The discussion exemplified the difficulty, perhaps impossibility, of getting a handle on so many fractured and simultaneous dimensions at the moment they’re occurring, as if trying to gather one’s most precious possessions from the air in the middle of a tornado. But to the credit of the moderator, panelists, and audience, the discussion was civil and wide-ranging, creating a public forum for whatever sense-making is possible at this stage.
Even in a story that’s evolving moment by moment, with a steady din of conjecture and partial information, the troops are already lining up behind their chosen heroes and challenging designated villians. Friday’s discussion was no exception. The general consensus seemed to be that Julian Assange, a clever though flawed hero, has done democracy a service by tossing raw classified information into the winds. A few participants in the audience raised questions about how people who work in government (the government is comprised of people, after all) are to conduct themselves in earnest, without the expectation that each datum will be publicly available, suggesting that indeed there may be some role for classification under certain circumstances. Their questions found little traction or response. My own conjecture is that their comments met a general climate of suspicion, an assumption that government is insidiously secretive by default.
But there’s another reason for this quick leap to the comfortable pro-con approach to this complex story. Many discussions in the media have been strikingly deficient in providing background on government documents and what roles they fill in the work of agencies and actors. What documents does the State Department produce, and for what purpose? Why are some of them classified? What IS classification? Are there different levels of classification? Under what circumstances can documents be declassified? What is the current state of government transparency overall, and how has this changed from the last to the current administration?
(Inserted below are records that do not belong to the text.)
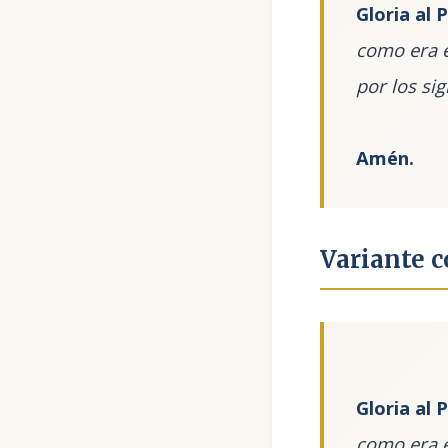
Gloria al P
como era e
por los sig
Amén.
Variante c
Gloria al P
como era e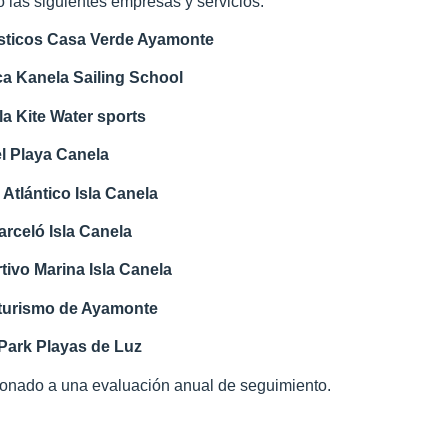
 las siguientes empresas y servicios:
ísticos Casa Verde Ayamonte
ca Kanela Sailing School
la Kite Water sports
l Playa Canela
 Atlántico Isla Canela
arceló Isla Canela
tivo Marina Isla Canela
 turismo de Ayamonte
ark Playas de Luz
icionado a una evaluación anual de seguimiento.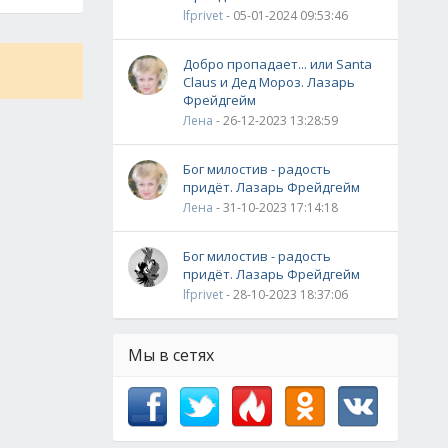
lfprivet
- 05-01-2024 09:53:46
Добро пропадает... или Santa
Claus и Дед Мороз. Лазарь
Фрейдгейм
Лена
- 26-12-2023 13:28:59
Бог милостив - радость
придёт. Лазарь Фрейдгейм
Лена
- 31-10-2023 17:14:18
Бог милостив - радость
придёт. Лазарь Фрейдгейм
lfprivet
- 28-10-2023 18:37:06
Мы в сетях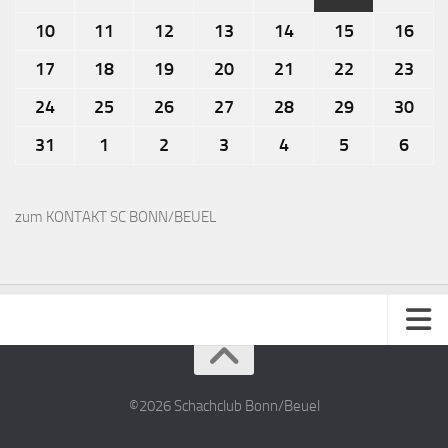
10
11
12
13
14
15
16
17
18
19
20
21
22
23
24
25
26
27
28
29
30
31
1
2
3
4
5
6
zum KONTAKT SC BONN/BEUEL
Impressum
Kontakt
©2026 Schachclub Bonn/Beuel
Datenschutzerklärung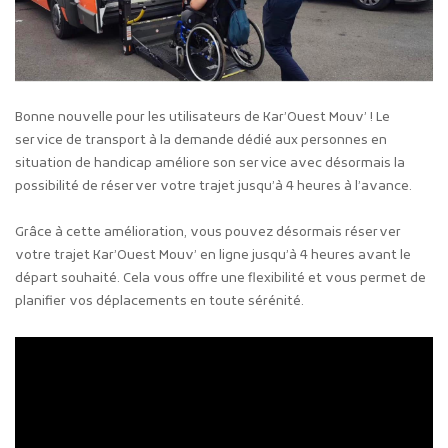
Bonne nouvelle pour les utilisateurs de Kar’Ouest Mouv’ ! Le
service de transport à la demande dédié aux personnes en
situation de handicap améliore son service avec désormais la
possibilité de réserver votre trajet jusqu’à 4 heures à l’avance.
Grâce à cette amélioration, vous pouvez désormais réserver
votre trajet Kar’Ouest Mouv’ en ligne jusqu’à 4 heures avant le
départ souhaité. Cela vous offre une flexibilité et vous permet de
planifier vos déplacements en toute sérénité.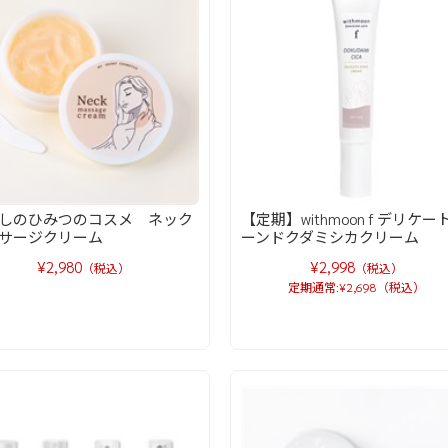
しのひみつのコスメ ネック
【定期】withmoon f デリケー
サージクリーム
ーンドクダミシカクリーム
¥2,980
¥2,998
（税込）
（税込）
定期通常:¥2,698（税込）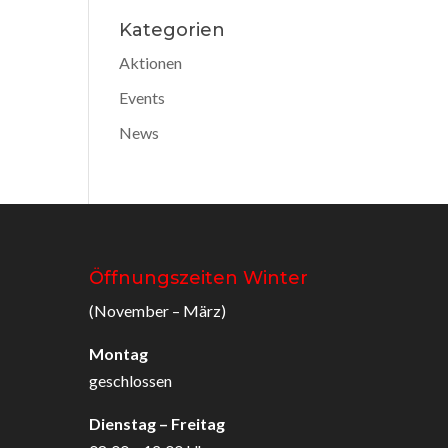
Kategorien
Aktionen
Events
News
Öffnungszeiten Winter
(November – März)
Montag
geschlossen
Dienstag – Freitag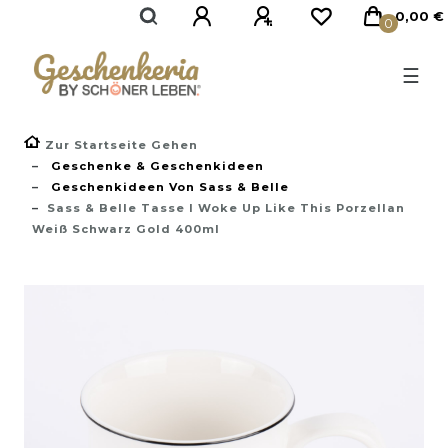
}
0,00 €
0
☰
Zur Startseite Gehen
Geschenke & Geschenkideen
Geschenkideen Von Sass & Belle
Sass & Belle Tasse I Woke Up Like This Porzellan
Weiß Schwarz Gold 400ml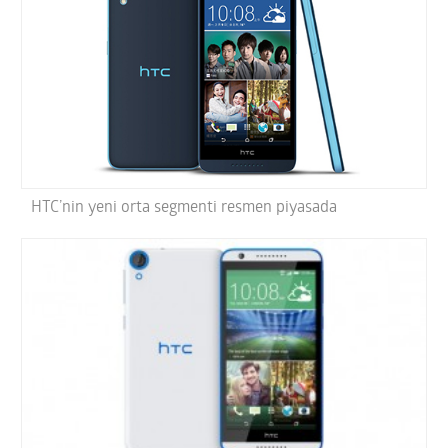
HTC’nin yeni orta segmenti resmen piyasada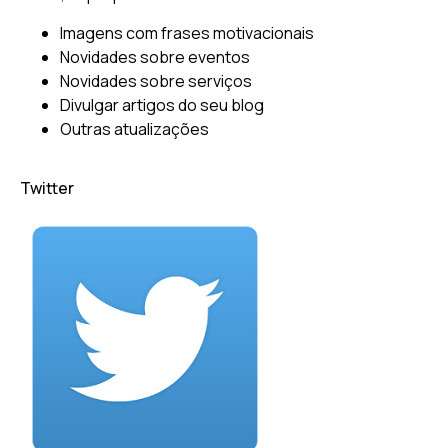
Imagens com frases motivacionais
Novidades sobre eventos
Novidades sobre serviços
Divulgar artigos do seu blog
Outras atualizações
Twitter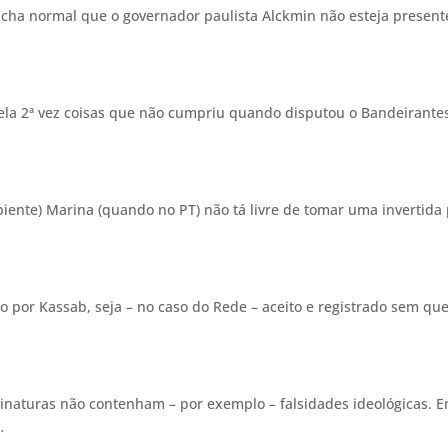
acha normal que o governador paulista Alckmin não esteja present
 …
la 2ª vez coisas que não cumpriu quando disputou o Bandeirante
iente) Marina (quando no PT) não tá livre de tomar uma invertida 
o por Kassab, seja – no caso do Rede – aceito e registrado sem qu
sinaturas não contenham – por exemplo – falsidades ideológicas. 
 …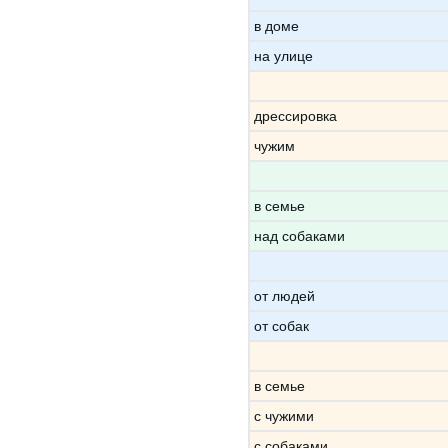
в доме
на улице
дрессировка
чужим
в семье
над собаками
от людей
от собак
в семье
с чужими
с собаками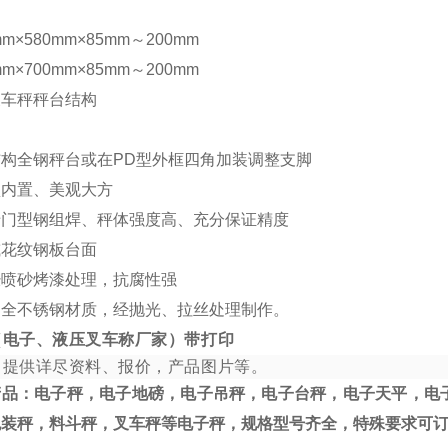
mm×580mm×85mm～200mm
mm×700mm×85mm～200mm
叉车秤秤台结构
构全钢秤台或在PD型外框四角加装调整支脚
盒内置、美观大方
专门型钢组焊、秤体强度高、充分保证精度
或花纹钢板台面
经喷砂烤漆处理，抗腐性强
用全不锈钢材质，经抛光、拉丝处理制作。
（电子、液压叉车称厂家）带打印
，提供详尽资料、报价，产品图片等。
产品：电子秤，电子地磅，电子吊秤，电子台秤，电子天平，电
包装秤，料斗秤，叉车秤等电子秤，规格型号齐全，特殊要求可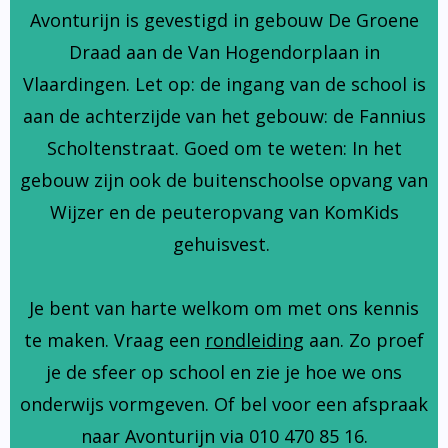
Avonturijn is gevestigd in gebouw De Groene
Draad aan de Van Hogendorplaan in
Vlaardingen. Let op: de ingang van de school is
aan de achterzijde van het gebouw: de Fannius
Scholtenstraat. Goed om te weten: In het
gebouw zijn ook de buitenschoolse opvang van
Wijzer en de peuteropvang van KomKids
gehuisvest.
Je bent van harte welkom om met ons kennis
te maken. Vraag een
rondleiding
aan. Zo proef
je de sfeer op school en zie je hoe we ons
onderwijs vormgeven. Of bel voor een afspraak
naar Avonturijn via 010 470 85 16.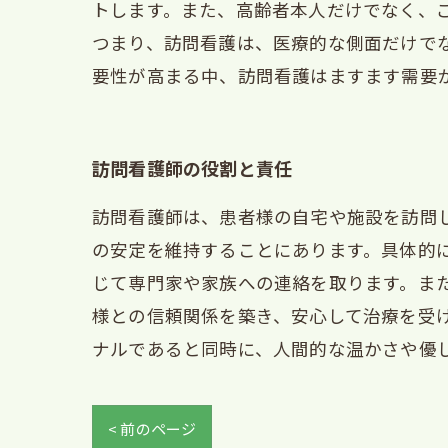
トします。また、高齢者本人だけでなく、
つまり、訪問看護は、医療的な側面だけで
要性が高まる中、訪問看護はますます需要
訪問看護師の役割と責任
訪問看護師は、患者様の自宅や施設を訪問
の安定を維持することにあります。具体的
じて専門家や家族への連絡を取ります。ま
様との信頼関係を築き、安心して治療を受
ナルであると同時に、人間的な温かさや優
< 前のページ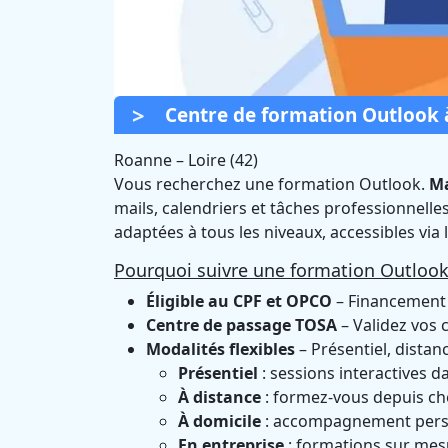
Centre de formation Outlook
Roanne
–
Loire (42)
Vous recherchez une formation Outlook.
Ma
mails, calendriers et tâches professionnelle
Formation Outl
adaptées à tous les niveaux, accessibles via 
Pourquoi suivre une formation Outlook
Certifié
Éligible au CPF et OPCO
– Financement 
Centre de passage TOSA
– Validez vos 
Modalités flexibles
– Présentiel, distan
Présentiel
: sessions interactives d
À distance
: formez-vous depuis ch
À domicile
: accompagnement perso
En entreprise
: formations sur mesu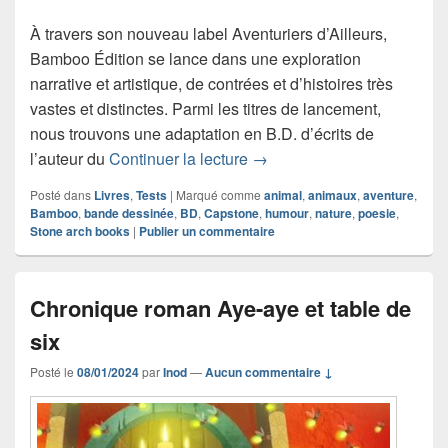
À travers son nouveau label Aventuriers d’Ailleurs,
Bamboo Édition se lance dans une exploration
narrative et artistique, de contrées et d’histoires très
vastes et distinctes. Parmi les titres de lancement,
nous trouvons une adaptation en B.D. d’écrits de
Chronique bande dessinée 
l’auteur du
Continuer la lecture
→
Posté dans
Livres
,
Tests
|
Marqué comme
animal
,
animaux
,
aventure
,
Bamboo
,
bande dessinée
,
BD
,
Capstone
,
humour
,
nature
,
poesie
,
Stone arch books
|
Publier un commentaire
Chronique roman Aye-aye et table de
six
Posté le
08/01/2024
par
Inod
—
Aucun commentaire ↓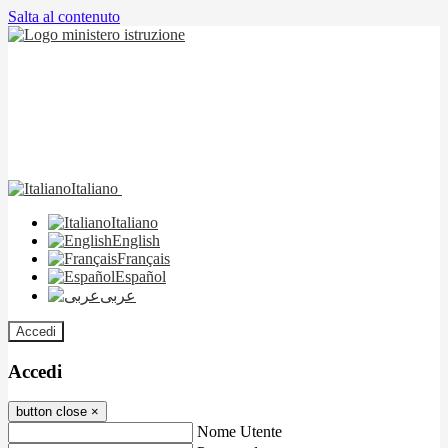
Salta al contenuto
Italiano
Italiano
English
Français
Español
عربى
Accedi
Accedi
button close
×
Nome Utente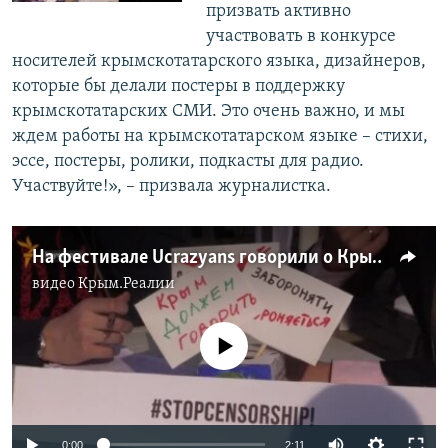
призвать активно
участвовать в конкурсе
носителей крымскотатарского языка, дизайнеров,
которые бы делали постеры в поддержку
крымскотатарских СМИ. Это очень важно, и мы
ждем работы на крымскотатарском языке – стихи,
эссе, постеры, ролики, подкасты для радио.
Участвуйте!», – призвала журналистка.
На фестивале Ucrazyans говорили о Крыме и крымчанах
видео
Крым.Реалии
No media source currently available
0:00
2:11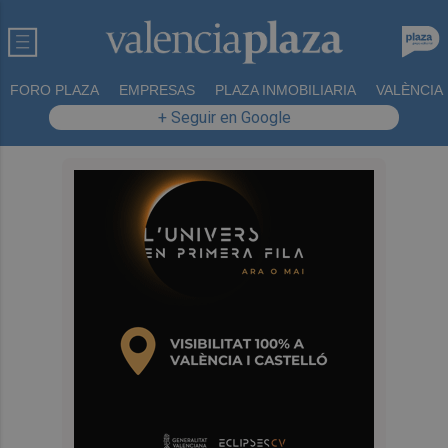
FORO PLAZA
EMPRESAS
PLAZA INMOBILIARIA
VALÈNCIA
+ Seguir en Google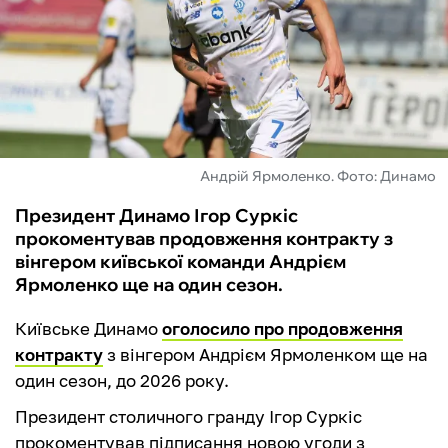
ФУТЗАЛ
ІНШІ
БУКМЕКЕРИ
Андрій Ярмоленко. Фото: Динамо
Президент Динамо Ігор Суркіс
прокоментував продовження контракту з
вінгером київської команди Андрієм
Ярмоленко ще на один сезон.
Київське Динамо
оголосило про продовження
контракту
з вінгером Андрієм Ярмоленком ще на
один сезон, до 2026 року.
Президент столичного гранду Ігор Суркіс
прокоментував підписання новою угоди з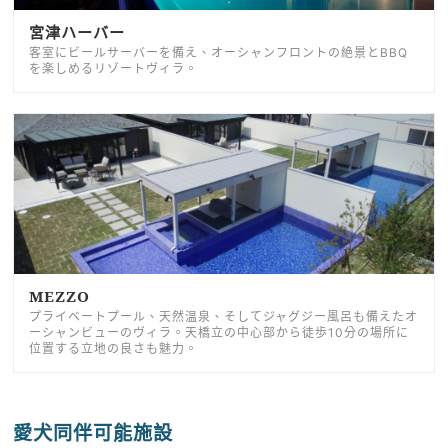
宮津ハーバー
客室にビールサーバーを備え、オーシャンフロントの絶景とBBQ
を楽しめるリゾートヴィラ。
MEZZO
プライベートプール、天然温泉、そしてジャグジー風呂も備えたオ
ーシャンビューのヴィラ。天橋立の中心部から徒歩10分の場所に
位置する立地の良さも魅力。
愛犬同伴可能施設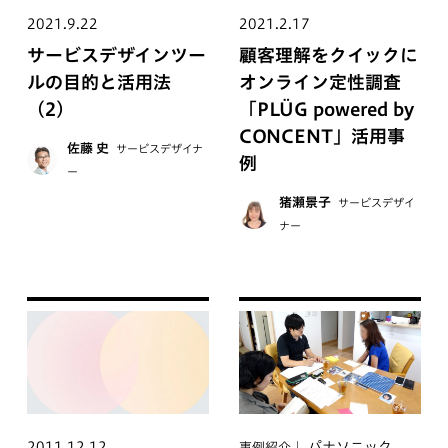
2021.9.22
2021.2.17
サービスデザインツー
顧客理解をクイックに
ルの目的と活用法
オンライン定性調査
（2）
「PLÜG powered by
CONCENT」活用事
佐藤 史
サービスデザイナ
例
ー
猪瀬景子
サービスデザイ
ナー
2011.12.12
パナソニック
事例紹介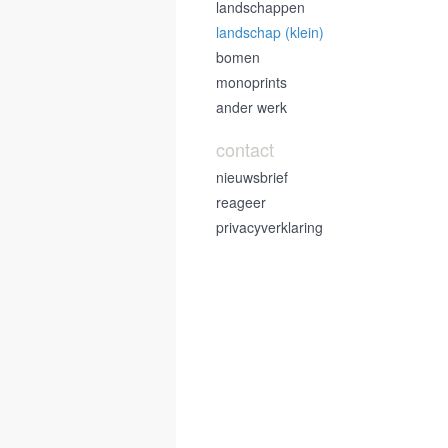
landschappen
landschap (klein)
bomen
monoprints
ander werk
contact
nieuwsbrief
reageer
privacyverklaring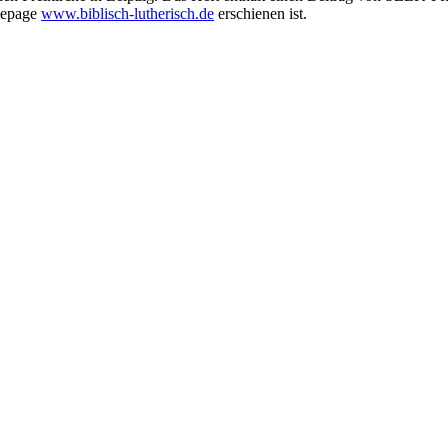
omepage
www.biblisch-lutherisch.de
erschienen ist.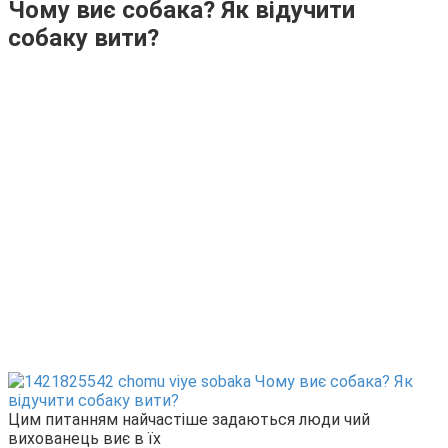
Чому виє собака? Як відучити
собаку вити?
Цим питанням найчастіше задаються люди чий
вихованець виє в їх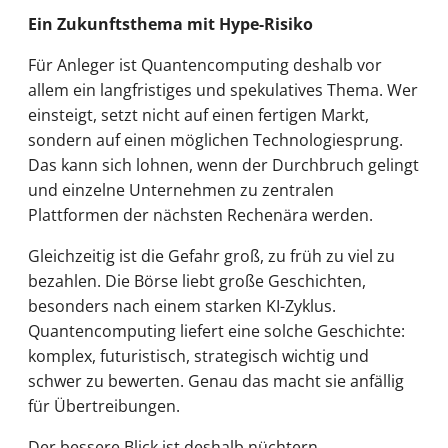
Ein Zukunftsthema mit Hype-Risiko
Für Anleger ist Quantencomputing deshalb vor
allem ein langfristiges und spekulatives Thema. Wer
einsteigt, setzt nicht auf einen fertigen Markt,
sondern auf einen möglichen Technologiesprung.
Das kann sich lohnen, wenn der Durchbruch gelingt
und einzelne Unternehmen zu zentralen
Plattformen der nächsten Rechenära werden.
Gleichzeitig ist die Gefahr groß, zu früh zu viel zu
bezahlen. Die Börse liebt große Geschichten,
besonders nach einem starken KI-Zyklus.
Quantencomputing liefert eine solche Geschichte:
komplex, futuristisch, strategisch wichtig und
schwer zu bewerten. Genau das macht sie anfällig
für Übertreibungen.
Der bessere Blick ist deshalb nüchtern.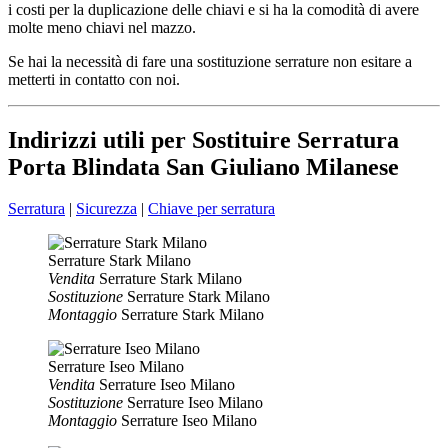
i costi per la duplicazione delle chiavi e si ha la comodità di avere
molte meno chiavi nel mazzo.
Se hai la necessità di fare una sostituzione serrature non esitare a
metterti in contatto con noi.
Indirizzi utili per Sostituire Serratura
Porta Blindata San Giuliano Milanese
Serratura
|
Sicurezza
|
Chiave per serratura
Serrature Stark Milano
Vendita
Serrature Stark Milano
Sostituzione
Serrature Stark Milano
Montaggio
Serrature Stark Milano
Serrature Iseo Milano
Vendita
Serrature Iseo Milano
Sostituzione
Serrature Iseo Milano
Montaggio
Serrature Iseo Milano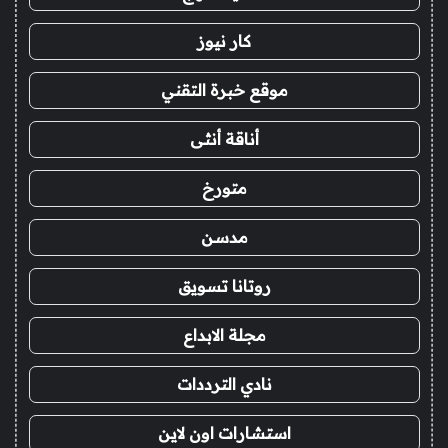
كار نيوز
موقع خبرة التقني
أناقة أنثى
متورخ
مدسن
روتانا تسويق
مجلة الابداع
نادي الترددات
استشارات اون لاين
That’s where you all come in, Free Government Information community. If government information stymies even librarians, then what else could WE be doing to make it accessible to the general public, beyond putting raw documents at easy reach? What else could we communicate about the information life cycle of government documents that could flesh out our analysis of the current state of government transparency and secrecy more accurately? I’m not suggesting that this would make the questions or answers any less challenging, nor do I suggest that we become apologists for government abuses of transparency. But while these stories are in heavy circulation, we have an opportunity to insert our expertise to bring grounding to many narratives that are now lacking that crucial context.